The acceptable form of second medical use claim (more properly "use-limited product claim"):

“Compound Y for use in the treatment of disease X”

replaces the previously used "Swiss-type" claim:

“The use of compound Y in the manufacture of a medicament for the treatment of disease X”

Swiss-type claims are no longer allowable in applications having filing and/or priority dates later than 29 January 2011.

10. Filing of Search Results

For all European patent applications filed (or PCT patent applications entering the regional phase) on or after 1 January 2011, it is necessary to file a copy of any search results obtained in relation to the priority application. See Rule 141 EPC:

(1) An applicant claiming priority within the meaning of Article 87 [right to priority] shall file a copy of the results of any search carried out by the authority with which the previous application was filed together with the European patent application, in the case of a Euro-PCT application on entry into the European phase, or without delay after such results have been made available to him. According to Rule 141(1) EPC, search results should be filed on entry to the European phase, or as soon after that as they become available. Note, however, that under Rule 141(2) EPC, this requirement does not apply where the priority application was filed with one of those patent offices (eg the USPTO) that shares such information automatically with the EPO:

(2) The copy referred to in paragraph 1 shall be deemed to be duly filed if it is available to the European Patent Office and to be included in the file of the European patent application under the conditions determined by the President of the European Patent Office.

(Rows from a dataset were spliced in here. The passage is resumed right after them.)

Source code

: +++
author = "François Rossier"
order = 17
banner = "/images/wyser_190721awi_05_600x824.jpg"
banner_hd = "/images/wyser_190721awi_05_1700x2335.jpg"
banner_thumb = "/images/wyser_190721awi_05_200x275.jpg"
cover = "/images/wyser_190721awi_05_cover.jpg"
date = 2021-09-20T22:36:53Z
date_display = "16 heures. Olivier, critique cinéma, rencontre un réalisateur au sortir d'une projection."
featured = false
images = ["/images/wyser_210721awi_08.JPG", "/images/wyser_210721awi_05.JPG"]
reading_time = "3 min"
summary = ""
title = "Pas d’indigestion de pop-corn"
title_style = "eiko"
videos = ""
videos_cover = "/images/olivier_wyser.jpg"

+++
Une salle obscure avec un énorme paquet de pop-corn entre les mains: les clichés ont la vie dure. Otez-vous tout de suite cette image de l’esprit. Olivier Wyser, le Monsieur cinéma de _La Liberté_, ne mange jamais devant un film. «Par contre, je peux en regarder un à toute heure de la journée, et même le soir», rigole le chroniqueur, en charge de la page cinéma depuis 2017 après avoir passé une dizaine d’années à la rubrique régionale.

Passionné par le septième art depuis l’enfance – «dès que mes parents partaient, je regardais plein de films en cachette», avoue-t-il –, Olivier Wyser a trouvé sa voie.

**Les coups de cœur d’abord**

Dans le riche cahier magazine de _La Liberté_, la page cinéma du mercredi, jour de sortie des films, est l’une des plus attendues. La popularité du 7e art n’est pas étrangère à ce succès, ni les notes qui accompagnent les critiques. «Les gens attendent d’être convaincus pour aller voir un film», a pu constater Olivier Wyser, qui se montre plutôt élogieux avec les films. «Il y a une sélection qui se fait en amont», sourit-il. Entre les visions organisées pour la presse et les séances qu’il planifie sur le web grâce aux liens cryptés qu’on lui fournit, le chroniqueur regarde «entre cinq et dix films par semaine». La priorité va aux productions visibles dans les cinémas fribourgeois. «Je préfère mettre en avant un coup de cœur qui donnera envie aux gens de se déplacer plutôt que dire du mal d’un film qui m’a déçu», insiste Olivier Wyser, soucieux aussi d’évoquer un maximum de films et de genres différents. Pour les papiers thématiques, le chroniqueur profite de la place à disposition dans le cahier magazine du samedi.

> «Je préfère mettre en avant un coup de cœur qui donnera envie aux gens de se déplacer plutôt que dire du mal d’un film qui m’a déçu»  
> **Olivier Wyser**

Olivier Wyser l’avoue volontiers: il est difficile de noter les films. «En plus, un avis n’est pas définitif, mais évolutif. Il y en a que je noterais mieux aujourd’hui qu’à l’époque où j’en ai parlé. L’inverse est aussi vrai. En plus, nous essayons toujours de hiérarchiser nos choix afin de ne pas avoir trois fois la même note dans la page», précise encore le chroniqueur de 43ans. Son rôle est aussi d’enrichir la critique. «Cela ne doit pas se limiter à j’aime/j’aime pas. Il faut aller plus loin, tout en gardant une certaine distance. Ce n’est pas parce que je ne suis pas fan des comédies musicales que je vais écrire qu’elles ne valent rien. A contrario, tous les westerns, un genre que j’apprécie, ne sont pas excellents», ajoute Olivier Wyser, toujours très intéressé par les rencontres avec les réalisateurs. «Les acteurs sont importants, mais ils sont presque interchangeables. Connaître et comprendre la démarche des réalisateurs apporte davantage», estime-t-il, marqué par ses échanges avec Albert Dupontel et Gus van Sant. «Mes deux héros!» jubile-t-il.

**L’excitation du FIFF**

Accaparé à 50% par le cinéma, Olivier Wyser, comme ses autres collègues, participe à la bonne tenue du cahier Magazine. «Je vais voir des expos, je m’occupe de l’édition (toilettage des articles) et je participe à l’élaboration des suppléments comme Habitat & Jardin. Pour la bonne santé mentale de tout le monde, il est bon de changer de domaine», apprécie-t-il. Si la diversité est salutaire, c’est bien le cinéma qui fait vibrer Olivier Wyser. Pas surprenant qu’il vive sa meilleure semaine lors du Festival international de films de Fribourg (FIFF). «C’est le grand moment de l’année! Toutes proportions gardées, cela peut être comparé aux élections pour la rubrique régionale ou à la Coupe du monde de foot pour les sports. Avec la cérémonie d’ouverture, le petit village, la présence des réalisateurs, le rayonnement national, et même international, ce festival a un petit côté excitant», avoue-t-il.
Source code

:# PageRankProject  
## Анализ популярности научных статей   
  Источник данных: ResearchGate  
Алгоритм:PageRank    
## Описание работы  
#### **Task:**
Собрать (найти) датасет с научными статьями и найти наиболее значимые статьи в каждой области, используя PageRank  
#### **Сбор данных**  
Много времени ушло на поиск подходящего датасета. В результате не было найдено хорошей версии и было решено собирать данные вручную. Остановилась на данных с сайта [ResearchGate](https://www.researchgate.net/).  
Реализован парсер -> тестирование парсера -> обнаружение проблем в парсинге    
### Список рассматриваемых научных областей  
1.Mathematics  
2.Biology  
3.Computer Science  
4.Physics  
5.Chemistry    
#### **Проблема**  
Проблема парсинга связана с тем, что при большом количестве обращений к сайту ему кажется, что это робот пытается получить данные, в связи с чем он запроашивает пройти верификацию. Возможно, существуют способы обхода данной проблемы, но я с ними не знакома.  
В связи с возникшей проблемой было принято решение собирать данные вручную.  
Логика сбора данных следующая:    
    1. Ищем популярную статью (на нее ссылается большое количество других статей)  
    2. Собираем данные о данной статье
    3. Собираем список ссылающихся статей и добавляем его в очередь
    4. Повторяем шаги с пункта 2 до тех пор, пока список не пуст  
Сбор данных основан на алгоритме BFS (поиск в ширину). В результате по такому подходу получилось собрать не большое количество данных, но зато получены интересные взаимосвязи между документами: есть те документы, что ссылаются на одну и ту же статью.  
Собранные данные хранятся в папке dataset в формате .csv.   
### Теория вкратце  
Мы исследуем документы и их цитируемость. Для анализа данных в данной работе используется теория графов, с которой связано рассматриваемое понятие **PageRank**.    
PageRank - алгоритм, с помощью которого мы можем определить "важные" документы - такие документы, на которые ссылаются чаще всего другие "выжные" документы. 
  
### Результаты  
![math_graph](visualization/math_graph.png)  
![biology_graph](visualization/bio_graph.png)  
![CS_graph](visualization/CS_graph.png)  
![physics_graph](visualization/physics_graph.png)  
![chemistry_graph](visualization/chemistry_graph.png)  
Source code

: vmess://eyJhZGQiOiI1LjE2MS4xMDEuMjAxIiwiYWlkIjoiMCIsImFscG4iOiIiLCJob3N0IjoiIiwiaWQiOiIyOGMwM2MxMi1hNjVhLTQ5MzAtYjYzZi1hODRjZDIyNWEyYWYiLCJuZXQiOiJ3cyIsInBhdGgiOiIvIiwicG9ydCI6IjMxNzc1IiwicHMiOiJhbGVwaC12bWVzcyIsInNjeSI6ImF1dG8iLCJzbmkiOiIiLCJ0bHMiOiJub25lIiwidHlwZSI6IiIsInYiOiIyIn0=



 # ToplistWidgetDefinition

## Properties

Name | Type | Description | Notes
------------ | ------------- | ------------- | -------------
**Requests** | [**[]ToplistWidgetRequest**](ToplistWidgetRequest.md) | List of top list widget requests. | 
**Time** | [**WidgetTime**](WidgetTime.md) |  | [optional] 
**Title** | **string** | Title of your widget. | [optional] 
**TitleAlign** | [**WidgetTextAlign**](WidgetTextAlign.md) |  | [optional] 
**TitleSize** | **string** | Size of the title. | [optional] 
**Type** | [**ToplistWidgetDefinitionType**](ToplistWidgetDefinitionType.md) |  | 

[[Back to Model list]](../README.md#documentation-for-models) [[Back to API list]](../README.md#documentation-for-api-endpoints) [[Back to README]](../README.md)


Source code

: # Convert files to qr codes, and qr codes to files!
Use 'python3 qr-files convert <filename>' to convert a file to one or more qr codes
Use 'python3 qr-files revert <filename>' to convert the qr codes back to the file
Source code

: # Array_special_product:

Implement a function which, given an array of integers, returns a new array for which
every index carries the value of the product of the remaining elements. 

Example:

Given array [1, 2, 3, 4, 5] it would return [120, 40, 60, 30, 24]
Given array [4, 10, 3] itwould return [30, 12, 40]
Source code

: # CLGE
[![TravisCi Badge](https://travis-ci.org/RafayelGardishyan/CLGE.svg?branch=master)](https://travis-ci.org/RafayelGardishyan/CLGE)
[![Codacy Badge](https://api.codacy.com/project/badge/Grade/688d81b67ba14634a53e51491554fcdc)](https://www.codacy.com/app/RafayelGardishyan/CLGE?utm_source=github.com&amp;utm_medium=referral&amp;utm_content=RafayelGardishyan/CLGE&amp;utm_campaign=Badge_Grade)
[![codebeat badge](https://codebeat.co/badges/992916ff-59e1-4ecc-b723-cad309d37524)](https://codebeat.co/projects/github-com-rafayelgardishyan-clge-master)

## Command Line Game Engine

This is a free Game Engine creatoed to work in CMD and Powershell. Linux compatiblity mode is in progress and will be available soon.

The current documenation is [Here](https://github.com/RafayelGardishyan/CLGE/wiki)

In any event, during substantive examination the Examining Division has the power to request information on prior art from the applicant:

(3) Without prejudice to paragraphs 1 and 2, the European Patent Office may invite the applicant to provide, within a period of two months, information on prior art within the meaning of Article 124, paragraph 13.

The extent to which Examining Divisions take advantage of this possibility is varied, and there is no uniform practice across the EPO. Where such an invitation is issued, failure to respond in a timely manner results in deemed withdrawal of the application. Note that it is only prior art information that the applicant is required to provide; there is no obligation to submit copies of office actions or decisions issued by other patent offices, or other correspondence.

NB: We have endeavoured to ensure that the information in this note is accurate and up-to-date. However, this note is for general guidance only, and is not a substitute for professional advice.